_Excerpt to read_.
# # # # #

Yup. That is the sign that hangs next to our kitchen door.
The kitchen door, which serves as the only working entrance to our home. (thanks shifting home)
Still, I love our quirky home. This drafty house with the constantly shifting foundation . Do I love the orange, cracked walls? Hah, not so much.
Since “our home” is a rental. The orange stays. Still, a decade ago, Hot Stuff and I prayed that we could live here.
At the time we lived behind our current home in a small studio. We would imagine the possibilities of hospitality that could happen in this home.
We vowed that if we ever lived here, we would always welcome our brothers and sisters in Christ. That we would be a safe place for friends and family to recharge as they did the hard work of ministry. Why? Because ministry burns people out.
Our part of the big picture was simple. Offer a place to recharge. To hang out.
So we named the house “The Love Shack“. Yes, it was also based on The Love Shack by the B52’s…simply because I thought it was funny.
This morning, I am sitting in the quiet of our home. It is the first time I’ve had the house to myself in a week. It is beautiful.
The silence. The fake fireplace. The pets at my feet. And time to reflect.
Hot Stuff and I often fall short on our efforts at hospitality. We are both introverts and enjoy a lot of down time. We get tired and irritable. We are sometimes insensitive to the needs and desires of the family and friends around us. We might offer unsolicited advice, or may not listen when someone needs to be heard
Sometimes, ugh, our house smells like pets.
Our house gets messy, just as our hearts get messy.
As I am discussing our failures at hospitality to God, I am reminded of 1 Corinthians 13:
If I speak in the tongues[a] of men or of angels, but do not have love, I am only a resounding gong or a clanging cymbal. 2 If I have the gift of prophecy and can fathom all mysteries and all knowledge, and if I have a faith that can move mountains, but do not have love, I am nothing. 3 If I give all I possess to the poor and give over my body to hardship that I may boast,[b] but do not have love, I gain nothing
I realize that even if Hot Stuff and I aren’t very graceful at times, we genuinely love and care for those in our lives. Instead of seeing this scripture as a warning (as I have in years past) I see it as affirmation. Our hearts are in line with God’s.
God IS love.
As long as we lean on Him..then he can help our hearts stay strong in the foundation of love. Even where we fail.
Then I am reminded of my Captain Sasha manuscript.( a writing project I have been playing with for the past couple of years)
Last week, I pulled out my old manuscript of Captain Sasha to review what I had shelved 8 months ago. You know what? I had a more solid story than I remembered. It was kind-of fun. Still a long way to go. Massive editing to do, a few unexpected turns that help it flow..and a LOT more writing to do.
I’m excited to dive back in.
I realize that my 1/2 finished Captain Sasha manuscript is no different than our history of hospitality. It needs some editing, some revisions, some turns moving forward.
Our lives are still a story in progress.
So grateful to have God’s love as the foundation.
Welcome to the Love Shack. All are most welcome.

# # # # #

_What is expected_. Please retype the part of the Love Shack post above from "Yup. That is" to "To hang out.", keeping every word the same.

_Collected data_.
# # # # #

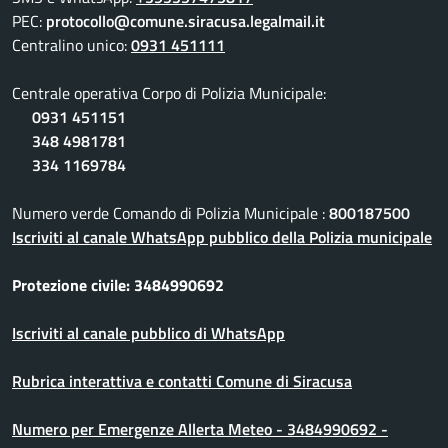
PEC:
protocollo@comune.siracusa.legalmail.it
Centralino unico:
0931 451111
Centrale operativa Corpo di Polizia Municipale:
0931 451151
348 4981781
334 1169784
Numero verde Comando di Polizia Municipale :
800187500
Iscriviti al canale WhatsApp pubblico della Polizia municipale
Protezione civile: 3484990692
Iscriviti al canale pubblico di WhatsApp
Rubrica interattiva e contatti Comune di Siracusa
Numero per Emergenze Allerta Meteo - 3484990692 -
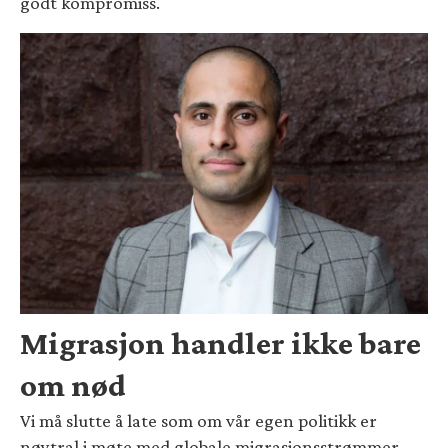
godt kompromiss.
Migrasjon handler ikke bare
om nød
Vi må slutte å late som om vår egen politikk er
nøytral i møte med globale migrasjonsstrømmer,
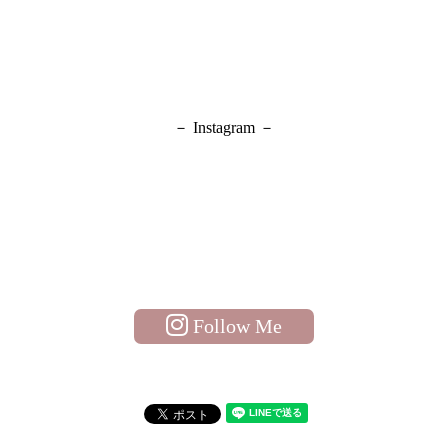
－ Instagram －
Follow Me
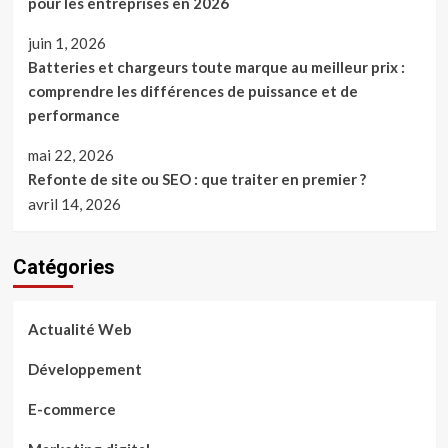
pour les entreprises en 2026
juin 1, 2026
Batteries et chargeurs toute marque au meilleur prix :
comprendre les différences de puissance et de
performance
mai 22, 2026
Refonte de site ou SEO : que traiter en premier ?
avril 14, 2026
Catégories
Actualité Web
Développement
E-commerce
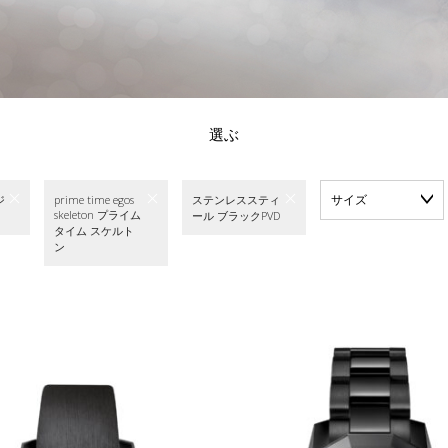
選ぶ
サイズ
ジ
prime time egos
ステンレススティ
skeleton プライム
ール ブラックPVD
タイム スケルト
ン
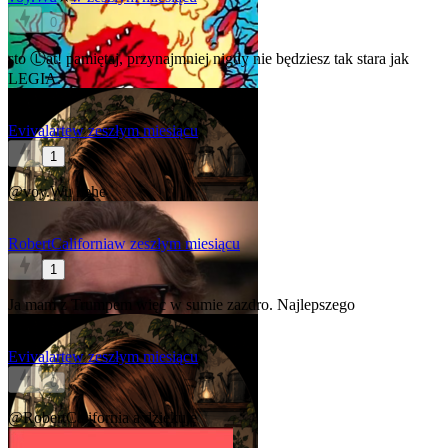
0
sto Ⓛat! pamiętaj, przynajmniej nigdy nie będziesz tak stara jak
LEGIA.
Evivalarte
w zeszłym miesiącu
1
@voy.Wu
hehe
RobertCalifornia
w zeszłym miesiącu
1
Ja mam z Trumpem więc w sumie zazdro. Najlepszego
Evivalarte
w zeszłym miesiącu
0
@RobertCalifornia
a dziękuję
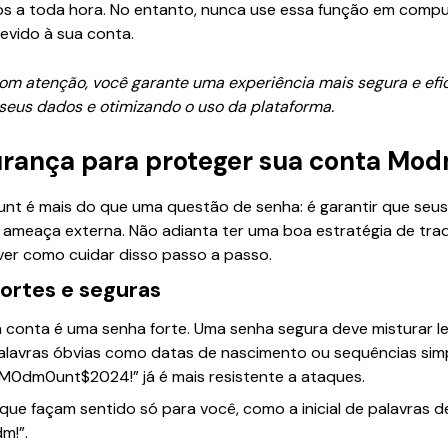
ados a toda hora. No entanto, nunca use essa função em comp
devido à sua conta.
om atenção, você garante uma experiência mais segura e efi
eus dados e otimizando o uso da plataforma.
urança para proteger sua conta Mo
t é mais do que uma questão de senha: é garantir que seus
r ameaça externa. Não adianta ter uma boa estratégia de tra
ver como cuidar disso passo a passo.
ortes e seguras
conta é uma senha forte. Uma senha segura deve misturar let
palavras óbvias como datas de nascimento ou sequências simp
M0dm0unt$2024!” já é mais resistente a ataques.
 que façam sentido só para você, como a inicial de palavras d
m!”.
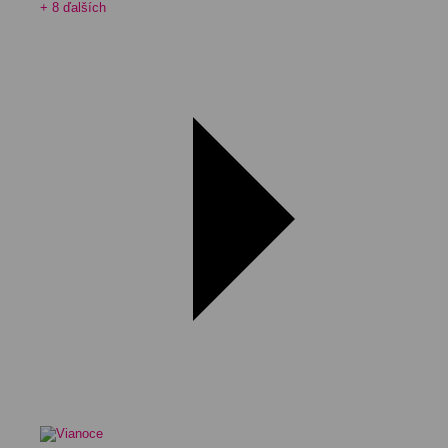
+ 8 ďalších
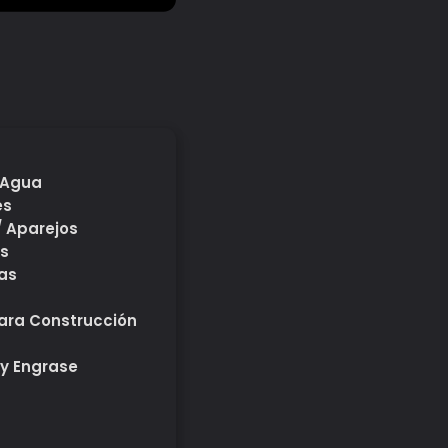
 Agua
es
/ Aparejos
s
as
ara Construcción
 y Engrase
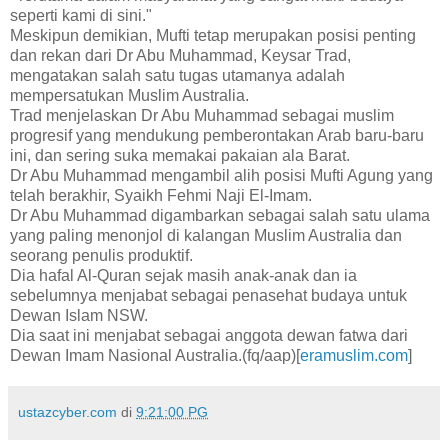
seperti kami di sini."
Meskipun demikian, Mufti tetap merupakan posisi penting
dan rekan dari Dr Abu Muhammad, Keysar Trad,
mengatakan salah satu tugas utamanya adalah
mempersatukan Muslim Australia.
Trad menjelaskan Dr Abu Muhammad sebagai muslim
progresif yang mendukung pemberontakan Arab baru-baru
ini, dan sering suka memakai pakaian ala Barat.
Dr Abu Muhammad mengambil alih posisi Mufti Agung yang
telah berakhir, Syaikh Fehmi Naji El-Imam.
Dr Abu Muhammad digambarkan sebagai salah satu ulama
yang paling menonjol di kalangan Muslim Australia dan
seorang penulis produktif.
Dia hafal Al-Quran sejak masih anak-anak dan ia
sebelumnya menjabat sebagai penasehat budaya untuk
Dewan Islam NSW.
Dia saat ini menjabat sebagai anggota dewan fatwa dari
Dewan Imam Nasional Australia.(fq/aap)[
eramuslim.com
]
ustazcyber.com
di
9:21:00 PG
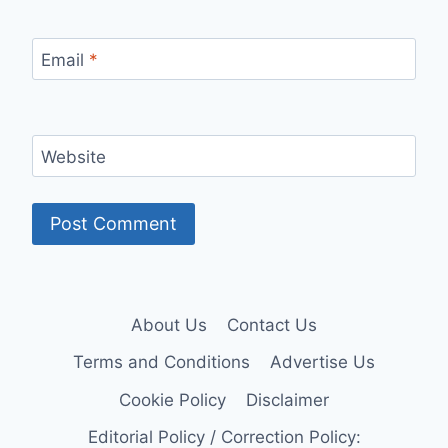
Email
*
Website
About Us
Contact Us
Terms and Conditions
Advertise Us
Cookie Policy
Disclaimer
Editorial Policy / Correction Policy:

# # # # #

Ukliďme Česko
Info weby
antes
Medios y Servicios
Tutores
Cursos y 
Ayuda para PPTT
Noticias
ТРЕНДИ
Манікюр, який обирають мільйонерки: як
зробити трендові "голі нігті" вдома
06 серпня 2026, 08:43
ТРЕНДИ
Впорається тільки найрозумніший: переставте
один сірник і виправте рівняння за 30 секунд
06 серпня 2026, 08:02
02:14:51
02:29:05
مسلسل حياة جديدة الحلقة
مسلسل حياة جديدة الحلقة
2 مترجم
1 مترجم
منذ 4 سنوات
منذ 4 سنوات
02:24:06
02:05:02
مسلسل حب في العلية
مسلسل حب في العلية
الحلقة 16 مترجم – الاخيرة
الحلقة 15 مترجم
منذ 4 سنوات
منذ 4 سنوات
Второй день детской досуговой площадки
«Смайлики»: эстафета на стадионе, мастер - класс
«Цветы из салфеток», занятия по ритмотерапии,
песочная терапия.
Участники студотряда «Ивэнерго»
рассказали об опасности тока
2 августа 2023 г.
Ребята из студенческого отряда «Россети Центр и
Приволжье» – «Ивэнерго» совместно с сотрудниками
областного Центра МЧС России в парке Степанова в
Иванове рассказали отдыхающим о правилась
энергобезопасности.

# # # # #

_Reply to the exercise_.
Yup. That is the sign that hangs next to our kitchen door.
The kitchen door, which serves as the only working entrance to our home. (thanks shifting home)
Still, I love our quirky home. This drafty house with the constantly shifting foundation . Do I love the orange, cracked walls? Hah, not so much.
Since “our home” is a rental. The orange stays. Still, a decade ago, Hot Stuff and I prayed that we could live here.
At the time we lived behind our current home in a small studio. We would imagine the possibilities of hospitality that could happen in this home.
We vowed that if we ever lived here, we would always welcome our brothers and sisters in Christ. That we would be a safe place for friends and family to recharge as they did the hard work of ministry. Why? Because ministry burns people out.
Our part of the big picture was simple. Offer a place to recharge. To hang out.